Successful business strategies are not hampered by minor annoyances like armed police officers, numerous cop cars or helicopters hovering overhead… In an increasingly familiar scenario, police officers recently conducted a raid of a suspected drug house in Wood River, Illinois. The officers swarmed the home and yard in numbers and confiscated evidence before arresting the occupants. But, the officers had to stop briefly from time to time to answer the front door (ten times during a 90 minute period) as the dealer’s regular customers continually arrived to buy more heroin. (Darn police! There they go interfering with free enterprise again.)

Sort of a frequent-flyer program… France’s daily La Provence reported that at least one enterprising drug dealer in Marseilles had begun distributing “loyalty cards” to its best customers, offering a ten euro discount on future sales after that customer’s card was full (all ten squares stamped from previous sales). The card also expressed thanks for the patronage and reminded the customer of its operating hours – 11 a.m. to midnight. (I wonder if they do price matching?)

It’s a drug bust!… A Honduran woman carrying 3.3 pounds of liquid cocaine in her breast implants was arrested at the airport in Colombia’s capital, Bogotá. Police said the 22-year-old woman was attempting to travel to Spain when her apparent nervousness aroused suspicion in the security line. X-rays revealed a recent surgery on her breasts and she confessed that an unknown substance had been implanted which she was meant to take to Barcelona. (Breast implants – the worst way of keeping a low profile around airport security.)

And, by the way, when you complete the form, be sure to sign your name where it says you understand your Miranda rights… In Kentucky, the Franklin County Sheriff’s Office has posted a flyer on its Facebook page asking drug dealers to turn in their rivals. It features an image of a marijuana leaf and says, “Is your drug dealing competition costing you money?
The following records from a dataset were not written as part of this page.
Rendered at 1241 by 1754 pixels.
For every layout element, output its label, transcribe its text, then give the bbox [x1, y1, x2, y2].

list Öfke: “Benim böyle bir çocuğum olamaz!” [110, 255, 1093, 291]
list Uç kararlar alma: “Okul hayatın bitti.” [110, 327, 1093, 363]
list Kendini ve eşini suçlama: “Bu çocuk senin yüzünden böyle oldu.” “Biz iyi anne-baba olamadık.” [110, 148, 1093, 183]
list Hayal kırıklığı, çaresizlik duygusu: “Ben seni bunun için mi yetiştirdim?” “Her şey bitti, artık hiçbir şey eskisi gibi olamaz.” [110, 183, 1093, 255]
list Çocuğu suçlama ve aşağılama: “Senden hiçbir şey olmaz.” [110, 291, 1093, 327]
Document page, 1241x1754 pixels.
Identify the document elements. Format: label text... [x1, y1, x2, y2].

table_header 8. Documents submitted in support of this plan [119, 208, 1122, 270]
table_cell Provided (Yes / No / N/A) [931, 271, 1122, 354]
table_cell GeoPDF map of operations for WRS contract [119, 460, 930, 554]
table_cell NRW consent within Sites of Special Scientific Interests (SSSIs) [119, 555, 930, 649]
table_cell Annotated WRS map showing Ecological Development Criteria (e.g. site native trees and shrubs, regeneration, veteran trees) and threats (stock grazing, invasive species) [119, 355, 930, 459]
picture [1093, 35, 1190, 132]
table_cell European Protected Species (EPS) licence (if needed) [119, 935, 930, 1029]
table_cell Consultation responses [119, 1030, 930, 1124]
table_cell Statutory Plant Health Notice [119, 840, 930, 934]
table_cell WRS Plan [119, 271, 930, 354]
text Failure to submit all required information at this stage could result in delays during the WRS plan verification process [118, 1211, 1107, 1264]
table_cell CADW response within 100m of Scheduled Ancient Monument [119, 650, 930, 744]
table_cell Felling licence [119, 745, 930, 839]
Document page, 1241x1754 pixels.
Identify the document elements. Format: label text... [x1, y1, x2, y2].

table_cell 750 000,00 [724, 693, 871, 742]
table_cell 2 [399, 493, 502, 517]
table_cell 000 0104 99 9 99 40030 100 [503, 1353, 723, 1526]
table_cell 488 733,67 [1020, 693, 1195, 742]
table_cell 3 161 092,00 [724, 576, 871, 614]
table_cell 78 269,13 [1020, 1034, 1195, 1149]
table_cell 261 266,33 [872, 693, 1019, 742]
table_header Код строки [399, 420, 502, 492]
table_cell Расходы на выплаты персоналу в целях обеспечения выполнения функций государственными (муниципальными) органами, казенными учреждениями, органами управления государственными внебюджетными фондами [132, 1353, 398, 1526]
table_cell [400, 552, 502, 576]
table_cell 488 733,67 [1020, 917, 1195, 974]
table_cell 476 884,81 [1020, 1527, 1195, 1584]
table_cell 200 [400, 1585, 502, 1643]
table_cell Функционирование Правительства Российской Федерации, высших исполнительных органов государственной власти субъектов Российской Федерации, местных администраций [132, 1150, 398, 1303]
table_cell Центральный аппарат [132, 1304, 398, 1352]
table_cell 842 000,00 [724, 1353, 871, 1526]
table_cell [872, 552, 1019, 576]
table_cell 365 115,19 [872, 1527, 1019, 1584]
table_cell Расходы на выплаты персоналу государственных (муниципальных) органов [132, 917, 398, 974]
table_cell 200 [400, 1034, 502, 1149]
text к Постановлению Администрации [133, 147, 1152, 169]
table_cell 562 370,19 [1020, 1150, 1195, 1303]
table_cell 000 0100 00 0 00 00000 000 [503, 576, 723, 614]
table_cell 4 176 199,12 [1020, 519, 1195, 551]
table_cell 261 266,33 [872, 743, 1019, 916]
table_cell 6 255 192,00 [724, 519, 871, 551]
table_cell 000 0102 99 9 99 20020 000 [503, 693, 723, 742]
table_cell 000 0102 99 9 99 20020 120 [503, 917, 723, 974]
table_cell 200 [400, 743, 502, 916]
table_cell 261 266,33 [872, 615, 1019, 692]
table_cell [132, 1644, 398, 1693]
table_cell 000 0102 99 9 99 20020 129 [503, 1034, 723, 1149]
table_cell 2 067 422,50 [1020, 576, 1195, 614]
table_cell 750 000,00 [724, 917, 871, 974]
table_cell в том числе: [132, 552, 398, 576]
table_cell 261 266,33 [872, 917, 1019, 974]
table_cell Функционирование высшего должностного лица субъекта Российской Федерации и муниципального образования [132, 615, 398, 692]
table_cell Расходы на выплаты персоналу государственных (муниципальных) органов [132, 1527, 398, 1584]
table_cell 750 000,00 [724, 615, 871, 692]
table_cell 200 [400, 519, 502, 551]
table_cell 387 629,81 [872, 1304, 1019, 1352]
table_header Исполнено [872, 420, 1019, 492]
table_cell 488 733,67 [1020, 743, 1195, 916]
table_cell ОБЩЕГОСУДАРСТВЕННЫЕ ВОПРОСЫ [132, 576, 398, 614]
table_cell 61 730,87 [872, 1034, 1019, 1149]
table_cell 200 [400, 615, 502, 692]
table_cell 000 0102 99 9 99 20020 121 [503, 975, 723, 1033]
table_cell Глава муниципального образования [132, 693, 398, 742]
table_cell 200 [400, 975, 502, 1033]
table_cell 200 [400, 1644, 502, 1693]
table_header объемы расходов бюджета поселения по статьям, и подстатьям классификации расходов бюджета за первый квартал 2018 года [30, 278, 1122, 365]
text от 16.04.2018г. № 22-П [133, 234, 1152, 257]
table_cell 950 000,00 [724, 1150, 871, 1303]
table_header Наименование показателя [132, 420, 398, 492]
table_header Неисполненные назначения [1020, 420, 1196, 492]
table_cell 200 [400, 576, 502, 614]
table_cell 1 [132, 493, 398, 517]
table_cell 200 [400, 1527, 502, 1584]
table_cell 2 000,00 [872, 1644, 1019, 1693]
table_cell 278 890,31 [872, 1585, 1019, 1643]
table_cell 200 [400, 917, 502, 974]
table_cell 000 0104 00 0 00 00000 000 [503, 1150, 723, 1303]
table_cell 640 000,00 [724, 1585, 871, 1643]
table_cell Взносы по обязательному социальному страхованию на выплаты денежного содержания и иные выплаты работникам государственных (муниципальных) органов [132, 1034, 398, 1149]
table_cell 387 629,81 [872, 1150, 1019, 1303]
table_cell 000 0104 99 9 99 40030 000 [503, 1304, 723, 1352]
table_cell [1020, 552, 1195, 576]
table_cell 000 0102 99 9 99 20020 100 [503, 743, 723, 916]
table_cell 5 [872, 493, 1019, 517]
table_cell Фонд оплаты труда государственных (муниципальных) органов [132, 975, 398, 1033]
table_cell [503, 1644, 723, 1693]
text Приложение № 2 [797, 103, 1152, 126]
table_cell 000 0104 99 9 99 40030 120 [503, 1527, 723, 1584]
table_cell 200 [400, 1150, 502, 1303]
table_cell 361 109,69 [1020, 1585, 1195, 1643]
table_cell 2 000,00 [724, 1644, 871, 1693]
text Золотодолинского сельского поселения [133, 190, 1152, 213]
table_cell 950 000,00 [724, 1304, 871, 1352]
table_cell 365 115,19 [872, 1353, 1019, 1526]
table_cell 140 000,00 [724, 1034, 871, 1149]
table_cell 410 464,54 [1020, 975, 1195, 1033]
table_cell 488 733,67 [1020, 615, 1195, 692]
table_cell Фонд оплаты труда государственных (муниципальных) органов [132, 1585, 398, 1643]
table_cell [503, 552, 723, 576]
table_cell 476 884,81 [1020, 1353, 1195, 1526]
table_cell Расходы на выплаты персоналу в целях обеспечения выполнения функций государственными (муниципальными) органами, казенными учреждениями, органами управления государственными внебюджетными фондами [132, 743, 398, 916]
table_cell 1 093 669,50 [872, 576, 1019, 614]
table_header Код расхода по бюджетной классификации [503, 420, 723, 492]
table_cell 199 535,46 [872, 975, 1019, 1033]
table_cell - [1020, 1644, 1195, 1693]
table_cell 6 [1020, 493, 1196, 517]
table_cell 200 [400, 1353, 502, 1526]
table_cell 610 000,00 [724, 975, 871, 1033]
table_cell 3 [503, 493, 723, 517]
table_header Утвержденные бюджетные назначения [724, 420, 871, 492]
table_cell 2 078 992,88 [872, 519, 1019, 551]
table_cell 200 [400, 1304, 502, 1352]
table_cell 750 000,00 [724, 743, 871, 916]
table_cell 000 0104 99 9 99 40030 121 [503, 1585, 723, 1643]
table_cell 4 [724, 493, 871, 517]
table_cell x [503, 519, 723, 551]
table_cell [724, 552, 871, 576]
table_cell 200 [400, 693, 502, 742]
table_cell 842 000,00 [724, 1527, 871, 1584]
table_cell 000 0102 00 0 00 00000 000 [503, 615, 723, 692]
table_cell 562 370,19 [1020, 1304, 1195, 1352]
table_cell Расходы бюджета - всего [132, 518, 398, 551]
We offer a free service to help you eliminate your drug competition!” The Franklin County Sheriff says the post is funny, but the sheriff’s department is not joking around. At the bottom of the letter, people are asked to fill out information about the drug dealer they are reporting, including the dealer’s name and vehicle. The Sheriff says he got the idea from the McIntosh County Sheriff’s Office in Georgia. (Maybe these dealers are thinking, “I better do it to them before they do it to me!”)

I’m guessing he wasn’t class valedictorian… A 58-year-old man who arrived late for a flight to attend his high school reunion is accused of running onto a concourse at Denver International Airport in an attempt to stop the departing plane. The man found his Ohio bound United Airlines flight pushing back from a departing gate. He then “forcibly” opened a locked emergency exit door and allegedly ran onto a secured ramp area. “[The man] did then run out of the door and chased down on foot, a tug driver who was actively engaged in pushing back…(an) aircraft filled with passengers,” the affidavit said. The tug driver was forced to stop and the man then allegedly insisted on boarding the plane before he was arrested. He told police he was en route to Ohio to attend his 40 year high school reunion. (The reunion committee needs to publish a “Where Are They Now” supplement.)